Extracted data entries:

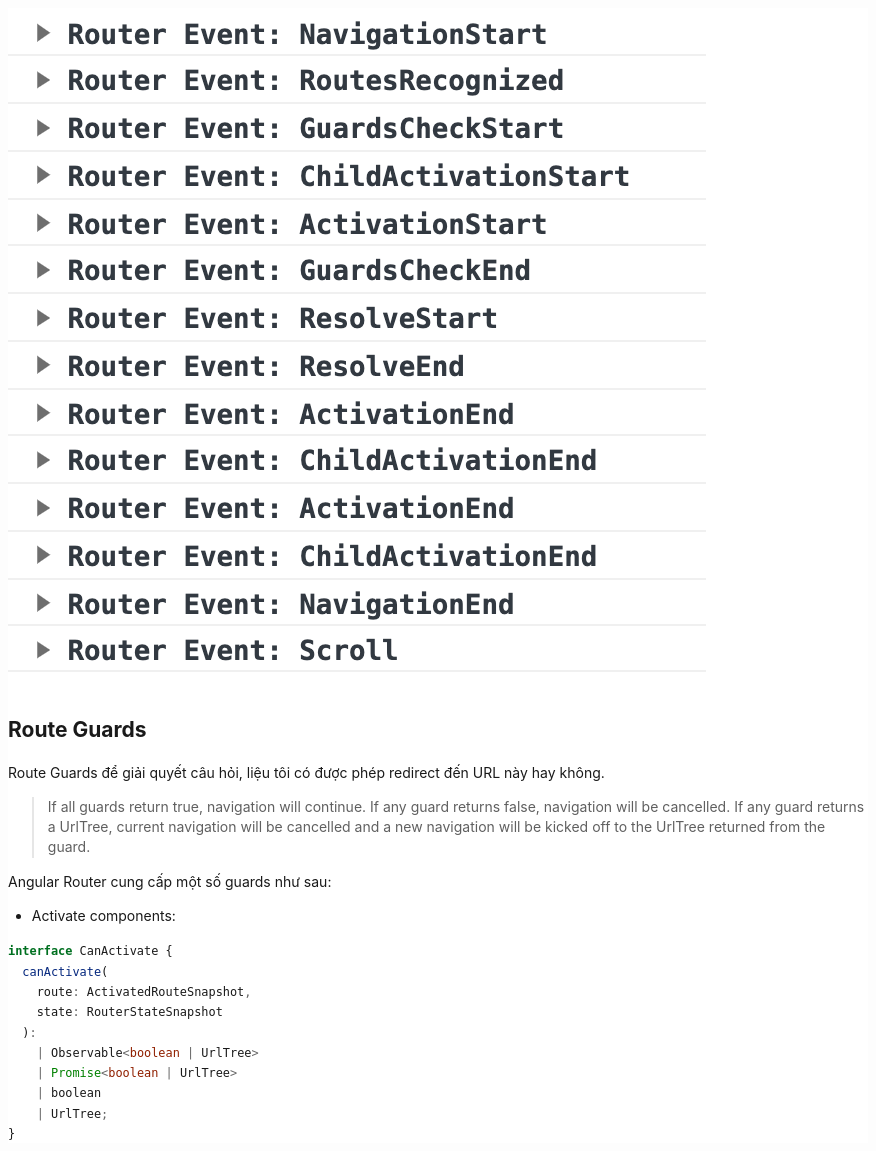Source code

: ![Navigation Logs](assets/day30-router-03.png)

## Route Guards

Route Guards để giải quyết câu hỏi, liệu tôi có được phép redirect đến URL này hay không.

> If all guards return true, navigation will continue. If any guard returns false, navigation will be cancelled. If any guard returns a UrlTree, current navigation will be cancelled and a new navigation will be kicked off to the UrlTree returned from the guard.

Angular Router cung cấp một số guards như sau:

- Activate components:

```ts
interface CanActivate {
  canActivate(
    route: ActivatedRouteSnapshot,
    state: RouterStateSnapshot
  ):
    | Observable<boolean | UrlTree>
    | Promise<boolean | UrlTree>
    | boolean
    | UrlTree;
}
```
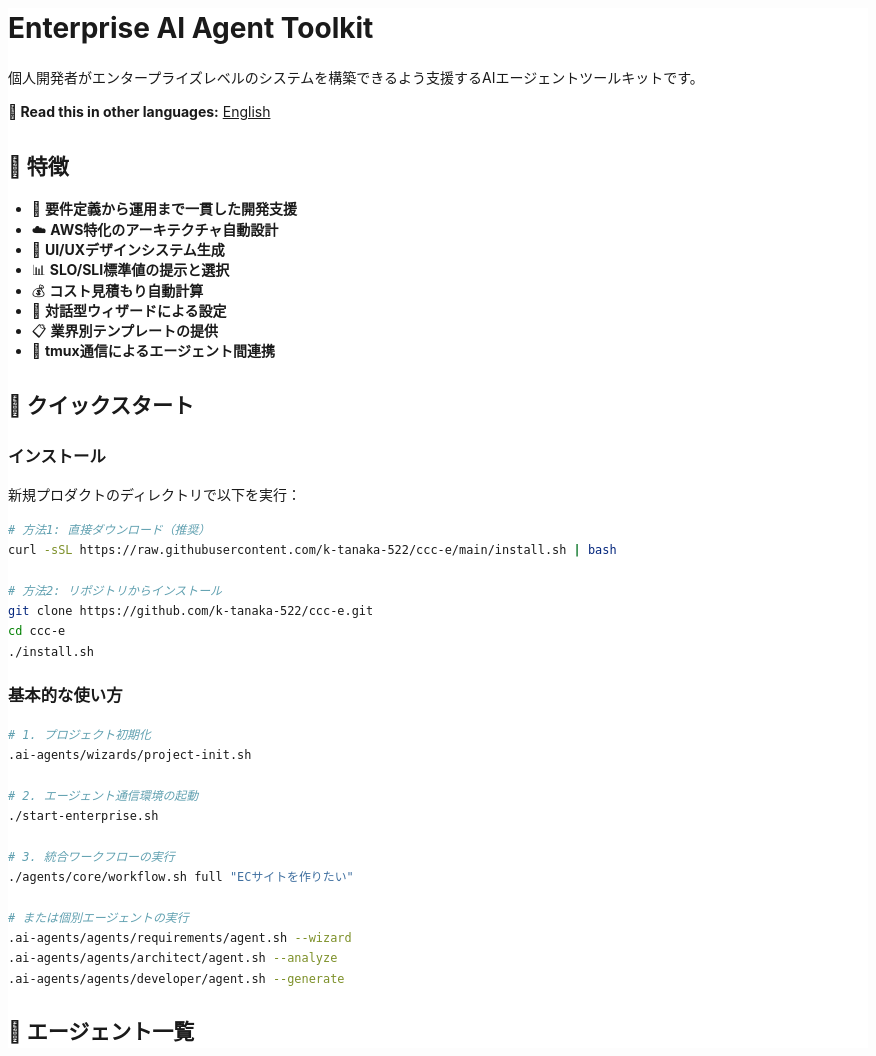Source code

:# Enterprise AI Agent Toolkit

個人開発者がエンタープライズレベルのシステムを構築できるよう支援するAIエージェントツールキットです。

**📖 Read this in other languages:** [English](README-en.md)

## 🎯 特徴

- 🎯 **要件定義から運用まで一貫した開発支援**
- ☁️ **AWS特化のアーキテクチャ自動設計**
- 🎨 **UI/UXデザインシステム生成**
- 📊 **SLO/SLI標準値の提示と選択**
- 💰 **コスト見積もり自動計算**
- 🤖 **対話型ウィザードによる設定**
- 📋 **業界別テンプレートの提供**
- 💬 **tmux通信によるエージェント間連携**

## 🚀 クイックスタート

### インストール

新規プロダクトのディレクトリで以下を実行：

```bash
# 方法1: 直接ダウンロード（推奨）
curl -sSL https://raw.githubusercontent.com/k-tanaka-522/ccc-e/main/install.sh | bash

# 方法2: リポジトリからインストール
git clone https://github.com/k-tanaka-522/ccc-e.git
cd ccc-e
./install.sh
```

### 基本的な使い方

```bash
# 1. プロジェクト初期化
.ai-agents/wizards/project-init.sh

# 2. エージェント通信環境の起動
./start-enterprise.sh

# 3. 統合ワークフローの実行
./agents/core/workflow.sh full "ECサイトを作りたい"

# または個別エージェントの実行
.ai-agents/agents/requirements/agent.sh --wizard
.ai-agents/agents/architect/agent.sh --analyze
.ai-agents/agents/developer/agent.sh --generate
```

## 🤖 エージェント一覧
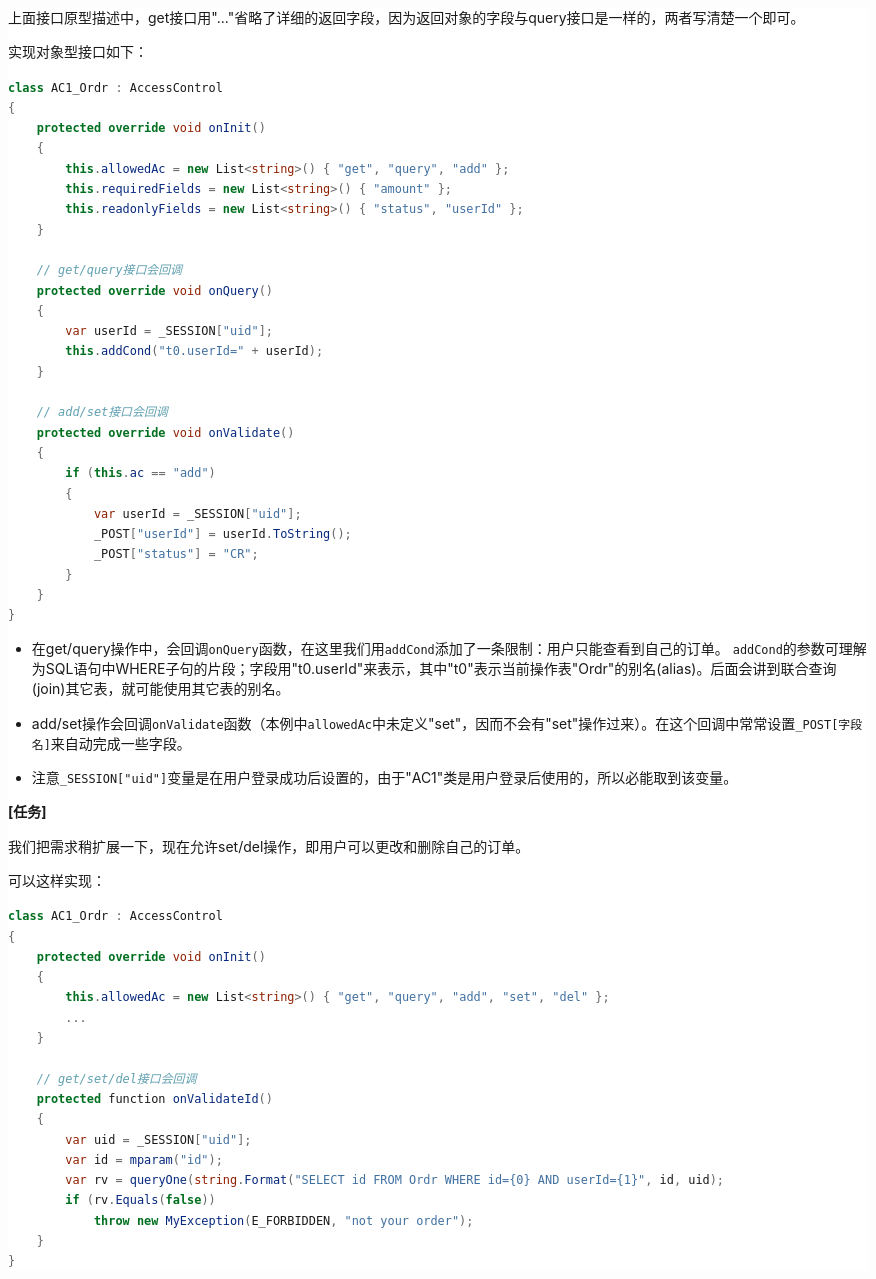 上面接口原型描述中，get接口用"..."省略了详细的返回字段，因为返回对象的字段与query接口是一样的，两者写清楚一个即可。

实现对象型接口如下：
```cs
class AC1_Ordr : AccessControl
{
	protected override void onInit()
	{
		this.allowedAc = new List<string>() { "get", "query", "add" };
		this.requiredFields = new List<string>() { "amount" };
		this.readonlyFields = new List<string>() { "status", "userId" };
	}

	// get/query接口会回调
	protected override void onQuery()
	{
		var userId = _SESSION["uid"];
		this.addCond("t0.userId=" + userId);
	}

	// add/set接口会回调
	protected override void onValidate()
	{
		if (this.ac == "add")
		{
			var userId = _SESSION["uid"];
			_POST["userId"] = userId.ToString();
			_POST["status"] = "CR";
		}
	}
}
```

- 在get/query操作中，会回调`onQuery`函数，在这里我们用`addCond`添加了一条限制：用户只能查看到自己的订单。
 `addCond`的参数可理解为SQL语句中WHERE子句的片段；字段用"t0.userId"来表示，其中"t0"表示当前操作表"Ordr"的别名(alias)。后面会讲到联合查询(join)其它表，就可能使用其它表的别名。

- add/set操作会回调`onValidate`函数（本例中`allowedAc`中未定义"set"，因而不会有"set"操作过来）。在这个回调中常常设置`_POST[字段名]`来自动完成一些字段。

- 注意`_SESSION["uid"]`变量是在用户登录成功后设置的，由于"AC1"类是用户登录后使用的，所以必能取到该变量。

**[任务]**

我们把需求稍扩展一下，现在允许set/del操作，即用户可以更改和删除自己的订单。

可以这样实现：
```cs
class AC1_Ordr : AccessControl
{
	protected override void onInit()
	{
		this.allowedAc = new List<string>() { "get", "query", "add", "set", "del" };
		...
	}

	// get/set/del接口会回调
	protected function onValidateId()
	{
		var uid = _SESSION["uid"];
		var id = mparam("id");
		var rv = queryOne(string.Format("SELECT id FROM Ordr WHERE id={0} AND userId={1}", id, uid);
		if (rv.Equals(false))
			throw new MyException(E_FORBIDDEN, "not your order");
	}
}
```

→ Try it
In the lines above, find each one with "install" and list it.

→ Problem solution
curl -sSL https://raw.githubusercontent.com/k-tanaka-522/ccc-e/main/install.sh | bash
./install.sh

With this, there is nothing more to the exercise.